Written task: Extract, from the records beneath this instruction, each line that contains the word "EMDN".
*** Block opens ***
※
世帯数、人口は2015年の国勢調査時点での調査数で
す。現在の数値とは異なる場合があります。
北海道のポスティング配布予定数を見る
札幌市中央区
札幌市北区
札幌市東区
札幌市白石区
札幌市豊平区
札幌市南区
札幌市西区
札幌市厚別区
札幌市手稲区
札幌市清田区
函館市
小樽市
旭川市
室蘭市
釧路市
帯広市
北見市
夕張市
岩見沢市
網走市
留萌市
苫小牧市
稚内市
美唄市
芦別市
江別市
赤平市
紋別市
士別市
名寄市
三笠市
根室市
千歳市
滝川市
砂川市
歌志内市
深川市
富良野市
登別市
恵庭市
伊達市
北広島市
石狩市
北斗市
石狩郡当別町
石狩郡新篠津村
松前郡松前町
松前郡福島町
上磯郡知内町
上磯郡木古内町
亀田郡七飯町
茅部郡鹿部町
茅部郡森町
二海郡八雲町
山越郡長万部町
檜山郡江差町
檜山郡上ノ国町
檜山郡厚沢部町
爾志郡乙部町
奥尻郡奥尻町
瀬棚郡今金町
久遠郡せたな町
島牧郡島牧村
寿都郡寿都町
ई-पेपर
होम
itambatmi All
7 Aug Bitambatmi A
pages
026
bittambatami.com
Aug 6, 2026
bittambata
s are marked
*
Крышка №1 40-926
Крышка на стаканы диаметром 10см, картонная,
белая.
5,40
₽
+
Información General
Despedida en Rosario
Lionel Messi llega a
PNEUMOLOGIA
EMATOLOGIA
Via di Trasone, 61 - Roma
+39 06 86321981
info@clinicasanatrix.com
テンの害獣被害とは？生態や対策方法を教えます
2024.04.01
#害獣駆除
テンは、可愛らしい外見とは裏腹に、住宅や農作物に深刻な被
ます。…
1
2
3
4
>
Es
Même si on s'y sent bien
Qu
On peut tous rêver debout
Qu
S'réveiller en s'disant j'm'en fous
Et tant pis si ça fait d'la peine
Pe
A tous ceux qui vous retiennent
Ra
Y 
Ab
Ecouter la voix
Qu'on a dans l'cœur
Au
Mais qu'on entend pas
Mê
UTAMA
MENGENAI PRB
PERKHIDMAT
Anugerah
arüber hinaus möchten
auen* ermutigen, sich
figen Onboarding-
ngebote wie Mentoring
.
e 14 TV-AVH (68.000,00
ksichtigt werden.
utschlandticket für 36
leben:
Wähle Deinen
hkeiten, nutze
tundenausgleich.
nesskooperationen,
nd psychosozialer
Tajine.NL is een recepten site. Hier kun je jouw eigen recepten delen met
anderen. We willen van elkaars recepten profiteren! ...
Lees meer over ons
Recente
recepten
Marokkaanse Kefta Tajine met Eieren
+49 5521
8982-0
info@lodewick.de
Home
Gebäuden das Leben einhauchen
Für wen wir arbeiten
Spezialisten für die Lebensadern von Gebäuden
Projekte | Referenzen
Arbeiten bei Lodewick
*** Block closes ***
*** Block opens ***
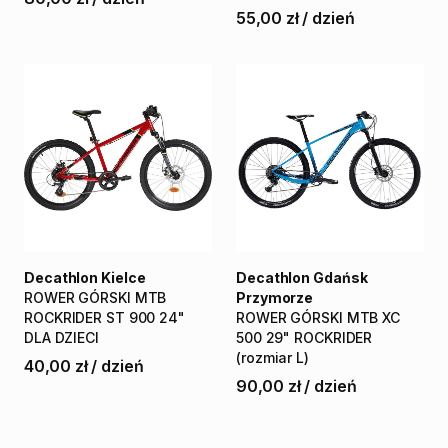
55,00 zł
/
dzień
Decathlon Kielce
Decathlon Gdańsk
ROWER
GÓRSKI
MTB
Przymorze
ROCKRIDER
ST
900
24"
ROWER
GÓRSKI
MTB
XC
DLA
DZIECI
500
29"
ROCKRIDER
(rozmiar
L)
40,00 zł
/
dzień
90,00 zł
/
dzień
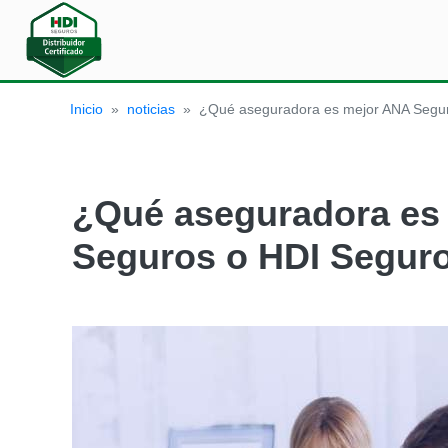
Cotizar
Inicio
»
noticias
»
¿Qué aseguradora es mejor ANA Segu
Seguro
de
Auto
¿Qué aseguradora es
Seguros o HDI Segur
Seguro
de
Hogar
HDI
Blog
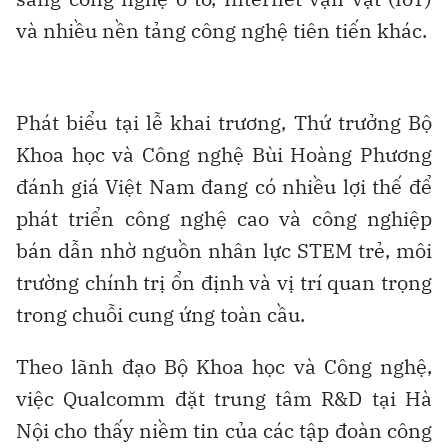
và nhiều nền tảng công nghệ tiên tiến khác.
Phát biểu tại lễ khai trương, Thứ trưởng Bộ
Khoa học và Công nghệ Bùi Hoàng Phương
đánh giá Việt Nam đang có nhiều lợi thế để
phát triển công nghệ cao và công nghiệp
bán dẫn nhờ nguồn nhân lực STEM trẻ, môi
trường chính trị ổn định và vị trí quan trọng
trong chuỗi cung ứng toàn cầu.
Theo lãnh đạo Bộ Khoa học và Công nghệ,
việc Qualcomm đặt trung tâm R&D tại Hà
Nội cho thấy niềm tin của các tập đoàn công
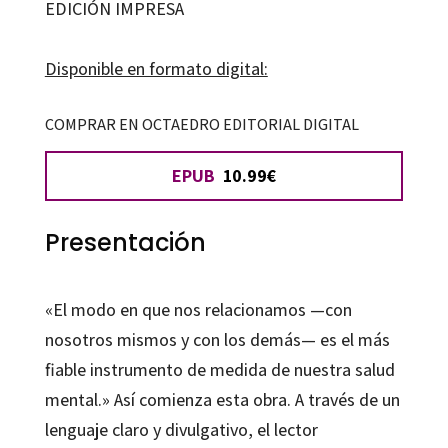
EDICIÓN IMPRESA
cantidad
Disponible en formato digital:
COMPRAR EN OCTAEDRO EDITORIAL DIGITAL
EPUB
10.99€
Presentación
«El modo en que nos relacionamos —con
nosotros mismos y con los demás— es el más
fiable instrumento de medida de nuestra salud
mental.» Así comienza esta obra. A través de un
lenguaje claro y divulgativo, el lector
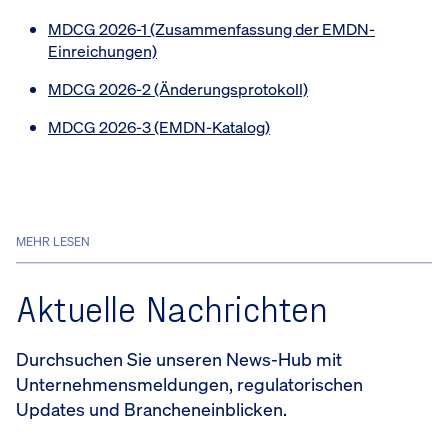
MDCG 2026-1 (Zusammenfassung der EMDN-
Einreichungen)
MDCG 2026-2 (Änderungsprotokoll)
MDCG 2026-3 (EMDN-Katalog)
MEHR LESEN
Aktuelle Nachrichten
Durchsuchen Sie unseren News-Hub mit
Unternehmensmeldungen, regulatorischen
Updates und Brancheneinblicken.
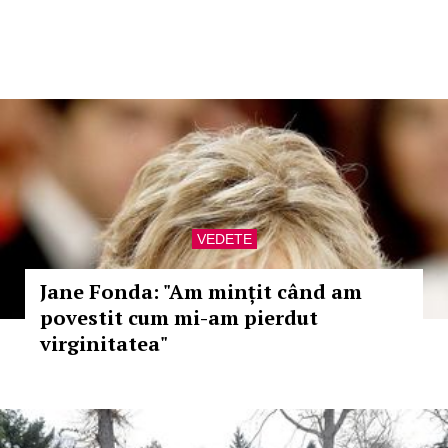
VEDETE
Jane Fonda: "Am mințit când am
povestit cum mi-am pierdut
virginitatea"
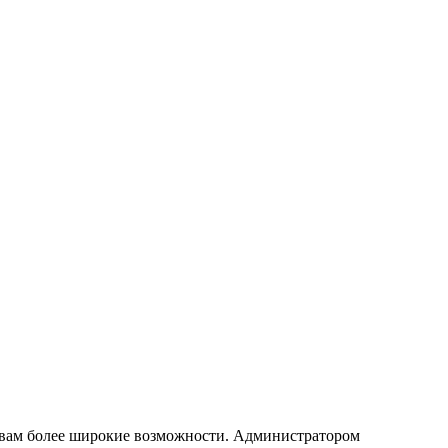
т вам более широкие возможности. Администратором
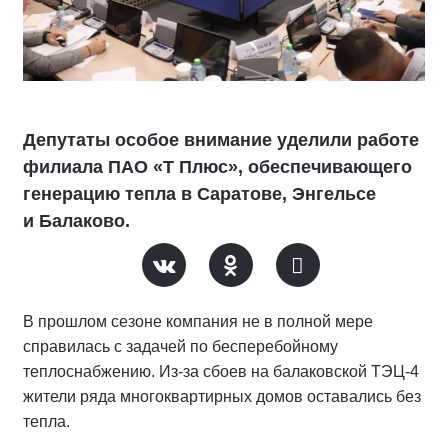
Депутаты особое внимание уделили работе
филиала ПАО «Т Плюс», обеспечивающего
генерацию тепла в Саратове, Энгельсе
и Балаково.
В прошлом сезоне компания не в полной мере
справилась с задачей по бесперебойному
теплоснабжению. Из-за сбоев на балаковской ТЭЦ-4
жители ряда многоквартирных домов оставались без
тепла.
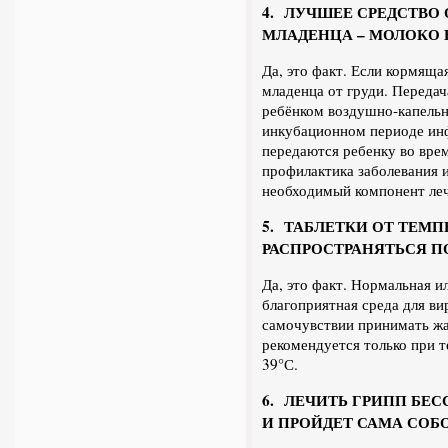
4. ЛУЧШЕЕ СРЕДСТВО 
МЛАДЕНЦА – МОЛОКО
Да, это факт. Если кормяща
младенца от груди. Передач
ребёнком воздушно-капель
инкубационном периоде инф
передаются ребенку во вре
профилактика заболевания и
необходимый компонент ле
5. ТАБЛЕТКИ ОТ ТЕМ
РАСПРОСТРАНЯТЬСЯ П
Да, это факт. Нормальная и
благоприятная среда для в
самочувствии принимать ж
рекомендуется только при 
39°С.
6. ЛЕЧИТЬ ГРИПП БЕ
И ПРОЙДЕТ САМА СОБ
*** Block closes ***
Response below:
MDCG 2026-1 (Zusammenfassung der EMDN-
MDCG 2026-3 (EMDN-Katalog)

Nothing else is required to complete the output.